• Work request A
Can you swap "martial arts" for "boxing" in the youth archery coaching thread and give back the part between "## Ninetoe8 (Jul" and "(Aug 22, 2009)", inclusive?
• Work request B
Could you continue the youth archery coaching thread from its last line?

# Coaching skills, drills activities for advanced youth shooters



## Ninetoe8 (Jul 24, 2015)

I've never taught an archery class but I have taught martial arts for over 35 years and CrossFit for about 6. As far as video coaching I use an app called Coaches Eye. Super easy to use and you can do slow motion, frame by frame and it has a drawing tool. It's really a great teaching tool. Along with regular shooting drills I think it would be fun to have them do some push-up, squat, sit-up or burpee drills and then take a shot. Something like 5 push-ups, 7 sit-ups, 10 squats shoot do that for 5 rounds. Or shooting under duress, have them take turns taking shots with all the archers screaming at the top of their lungs. Those might be things you would want to do at the end of your session so you send them home with something to talk about, lol. Don't know if that helps, have fun.


----------



## subconsciously (Aug 22, 2009)

I usually go thru the practice and work with each student as needed....just as most coaches do. At the end of the class the have the Whataburger Shot. 1 shot. All on the line. Closest to the center of the x wins. 1 winner for the 10 yard bales and 1 for the 20.

• Data below
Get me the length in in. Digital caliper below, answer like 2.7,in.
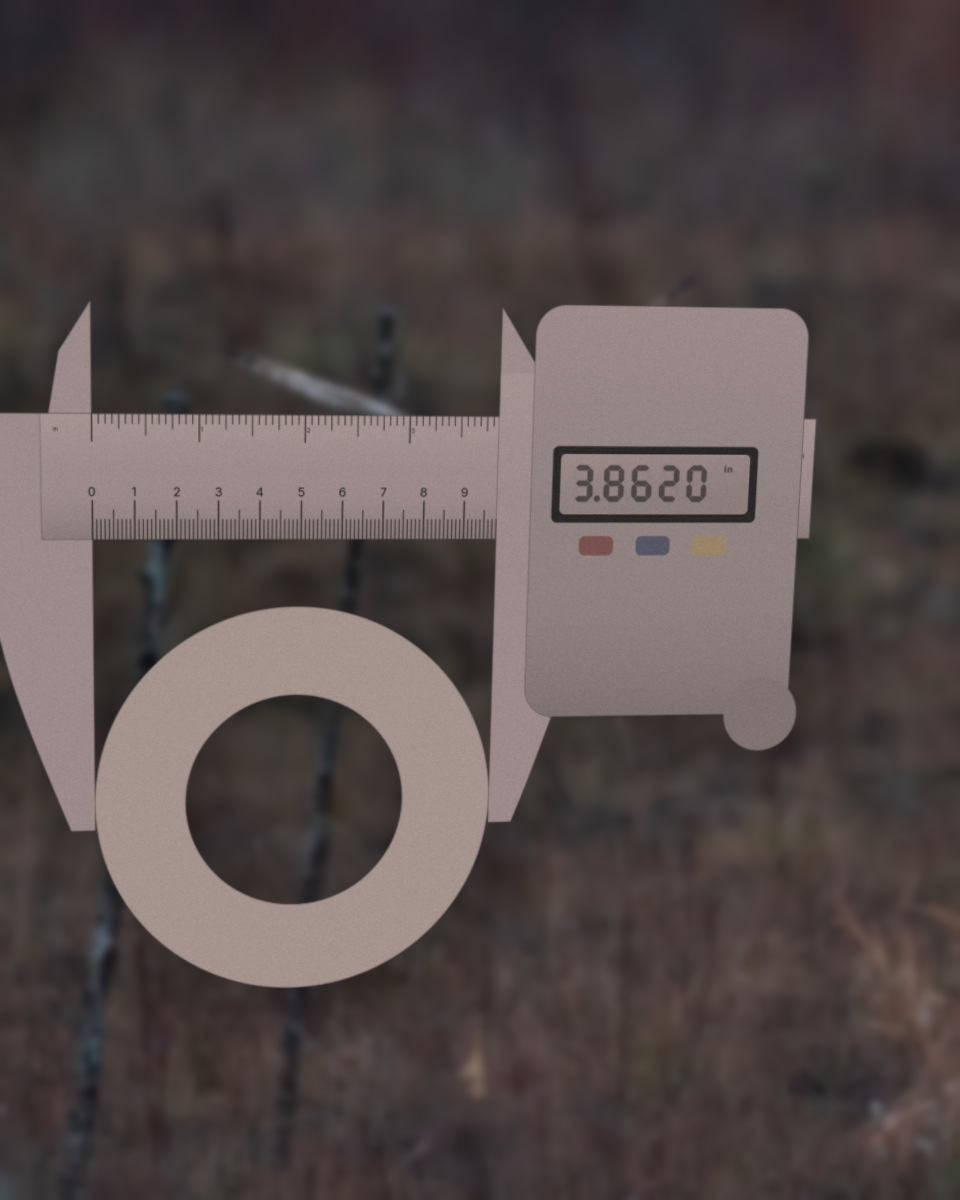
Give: 3.8620,in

• Final answer A
## Ninetoe8 (Jul 24, 2015)

I've never taught an archery class but I have taught boxing for over 35 years and CrossFit for about 6. As far as video coaching I use an app called Coaches Eye. Super easy to use and you can do slow motion, frame by frame and it has a drawing tool. It's really a great teaching tool. Along with regular shooting drills I think it would be fun to have them do some push-up, squat, sit-up or burpee drills and then take a shot. Something like 5 push-ups, 7 sit-ups, 10 squats shoot do that for 5 rounds. Or shooting under duress, have them take turns taking shots with all the archers screaming at the top of their lungs. Those might be things you would want to do at the end of your session so you send them home with something to talk about, lol. Don't know if that helps, have fun.


----------



## subconsciously (Aug 22, 2009)

• Final answer B
It is very surprising what a little stress does for one shot. The kids shooting good fall apart and it's anybody's game.

My lesson. The archers change their focus from process to outcome. They become more worried about the Whataburger and the where the arrow lands, instead of what it takes to get it there. 


.02


----------



## XForce Girl (Feb 14, 2008)

Thanks all. Great ideas I will for sure use.


----------



## DWilloughby (Dec 26, 2014)

If you haven't done so, I have had great success working the shooters on blank bale. Some like it, some don't but they find out how much better form and shot execution that can perform while taking aiming out of the process. Take videos of both blank bale and distance and have them compare the two to see the differences. The "Delayed Video" app is good to rotate shooters watching their shot and evaluating.


----------



## XForce Girl (Feb 14, 2008)

DWilloughby said:


> If you haven't done so, I have had great success working the shooters on blank bale. Some like it, some don't but they find out how much better form and shot execution that can perform while taking aiming out of the process. Take videos of both blank bale and distance and have them compare the two to see the differences. The "Delayed Video" app is good to rotate shooters watching their shot and evaluating.


Excellent idea.
I use coaches eye a lot and plan on doing a video on day one and then again on the last day of camp so we can see the changes, hopefully changes for the better.


----------



## ron w (Jan 5, 2013)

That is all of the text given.